More than half of women (59%) admit to feeling down or depressed after giving birth, yet only a quarter sought help from their midwife or another member of the maternity team, a survey has revealed.
The survey carried out on parenting website Netmums, in collaboration with the Royal College of Midwives, also asked mums if the maternity team discussed with them about how they were coping during their postnatal visits. A quarter said that they had not been asked.
A separate survey of midwives carried out by the RCM for its report, Pressure Points, found that nearly two-thirds (60%) said the main focus of postnatal care should be on emotional support.
Midwives are concerned about the amount of time and resources they are able to offer women. Just over a third (40%) of midwives said that they had enough time and resources to support and inform women about emotional wellbeing. In addition, 40.6% said it was quite or very difficult to refer women to the appropriate health professional if they had concerns about maternal mental health.

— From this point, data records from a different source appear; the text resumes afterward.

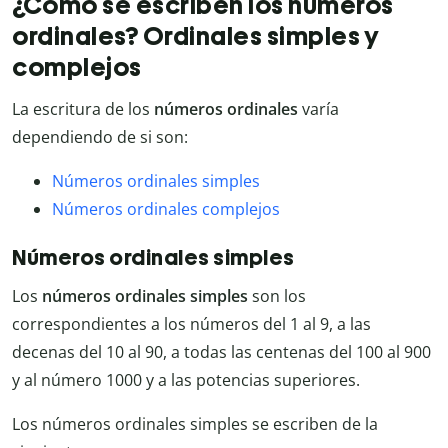
¿Cómo se escriben los números
ordinales? Ordinales simples y
complejos
La escritura de los
números ordinales
varía
dependiendo de si son:
Números ordinales simples
Números ordinales complejos
Números ordinales simples
Los
números ordinales simples
son los
correspondientes a los números del 1 al 9, a las
decenas del 10 al 90, a todas las centenas del 100 al 900
y al número 1000 y a las potencias superiores.
Los números ordinales simples se escriben de la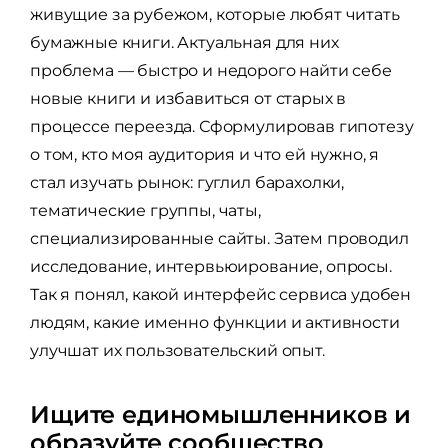
живущие за рубежом, которые любят читать
бумажные книги. Актуальная для них
проблема — быстро и недорого найти себе
новые книги и избавиться от старых в
процессе переезда. Сформулировав гипотезу
о том, кто моя аудитория и что ей нужно, я
стал изучать рынок: гуглил барахолки,
тематические группы, чаты,
специализированные сайты. Затем проводил
исследование, интервьюирование, опросы.
Так я понял, какой интерфейс сервиса удобен
людям, какие именно функции и активности
улучшат их пользовательский опыт.
Ищите единомышленников и
образуйте сообщество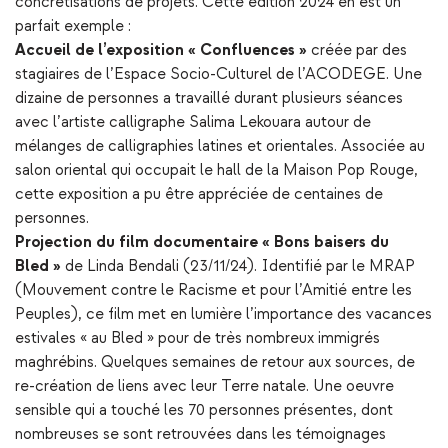
concrétisations de projets. Cette édition 2024 en est un
parfait exemple :
Accueil de l’exposition « Confluences »
créée par des
stagiaires de l’Espace Socio-Culturel de l’ACODEGE. Une
dizaine de personnes a travaillé durant plusieurs séances
avec l’artiste calligraphe Salima Lekouara autour de
mélanges de calligraphies latines et orientales. Associée au
salon oriental qui occupait le hall de la Maison Pop Rouge,
cette exposition a pu être appréciée de centaines de
personnes.
Projection du film documentaire « Bons baisers du
Bled »
de Linda Bendali (23/11/24). Identifié par le MRAP
(Mouvement contre le Racisme et pour l’Amitié entre les
Peuples), ce film met en lumière l’importance des vacances
estivales « au Bled » pour de très nombreux immigrés
maghrébins. Quelques semaines de retour aux sources, de
re-création de liens avec leur Terre natale. Une oeuvre
sensible qui a touché les 70 personnes présentes, dont
nombreuses se sont retrouvées dans les témoignages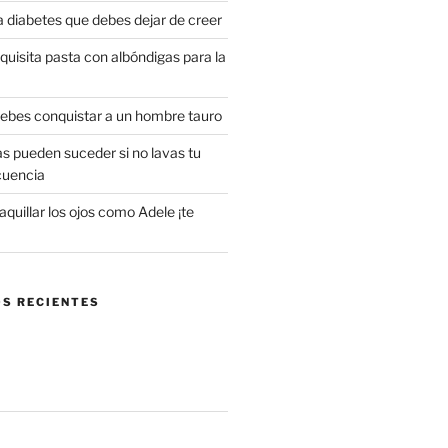
a diabetes que debes dejar de creer
uisita pasta con albóndigas para la
 debes conquistar a un hombre tauro
s pueden suceder si no lavas tu
cuencia
uillar los ojos como Adele ¡te
S RECIENTES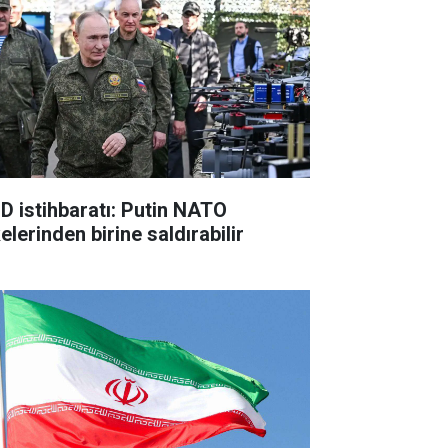
D istihbaratı: Putin NATO
elerinden birine saldırabilir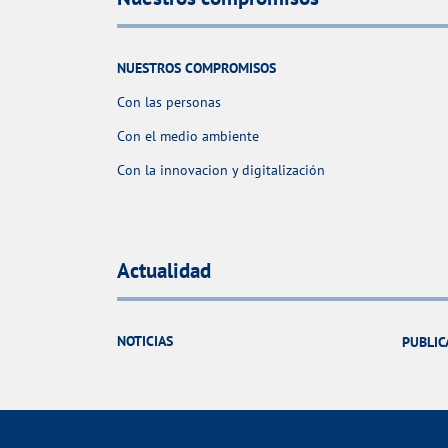
NUESTROS COMPROMISOS
Con las personas
Con el medio ambiente
Con la innovacion y digitalización
Actualidad
NOTICIAS
PUBLIC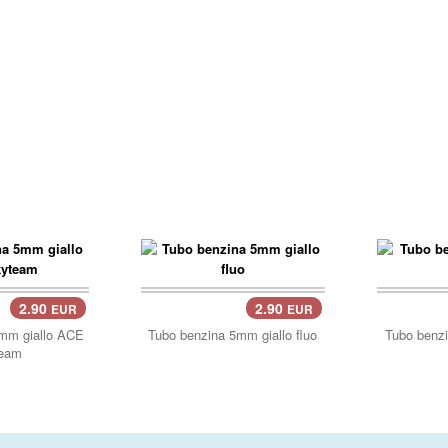
2.90
2.90
EUR
EUR
carrello..
mm giallo ACE
Tubo benzina 5mm giallo fluo
Tubo benz
eam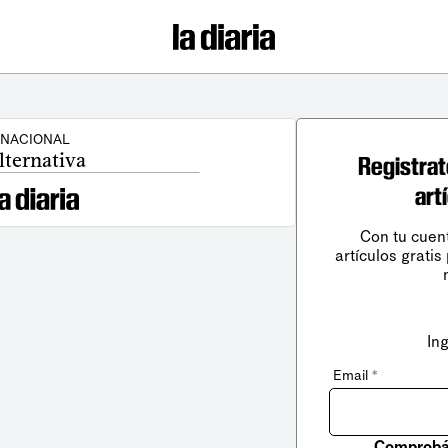
NACIONAL
lternativa
Registrat
art
Con tu cuen
artículos gratis
In
Email
*
Comprobá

Meanwhile, a survey of student midwives also carried out for the report raised concerns about whether their training is helping them to deal effectively with postnatal maternal mental health issues. When asked if they had been taught enough theoretical knowledge on this 24.1% said no. A similar number (29%) also said no when asked if they felt confident to recognise emotional wellness or mental health issues in postnatal women. The report recommends a review of midwifery training to ensure that they are equipped with the knowledge and skills to deal with these issues.
Cathy Warwick, chief executive of the RCM, said: “The quality of postnatal care that women receive appears to be a lottery. We have serious, longstanding concerns about the levels of care for women with mental health problems. It is clear this is a high priority for maternity staff and it is clear they want to deliver a high quality service. However, they are often prevented by doing this either by the system itself or a simple lack of resources.
“The RCM is worried that postnatal care is suffering and women are getting a poorer service because of the continuing shortage of midwives in England. Midwives are often moved from this crucial area to cover shortages in other areas particularly on labour wards. This means that midwives often do not have enough time when they visit women to spot the signs and support women with problems such as postnatal depression.
“We are calling on the NHS organisations responsible for maternity services to respond to our recommendations and to implement them.”
Sally Russell, co-founder of Netmums, said: “While there is a strong focus on a women’s physical heath after giving birth, there is an urgent need for more support for new mums’ mental health.
“With over half the new mums in the UK suffering baby blues, we are in danger of letting vulnerable mothers slip through the net and suffer serious mental illness. Post-natal depression and anxiety is a condition which can devastate the whole family, not just the new mum. But many women who are struggling often blame themselves for ‘not coping’, and so don’t necessarily know their midwife can help.
“As the RCM report shows, it’s vital we train more midwives to help vulnerable women at this crucial time. Every mum deserves to be treated with compassion and have the chance to talk about their mental health as well as their physical health.”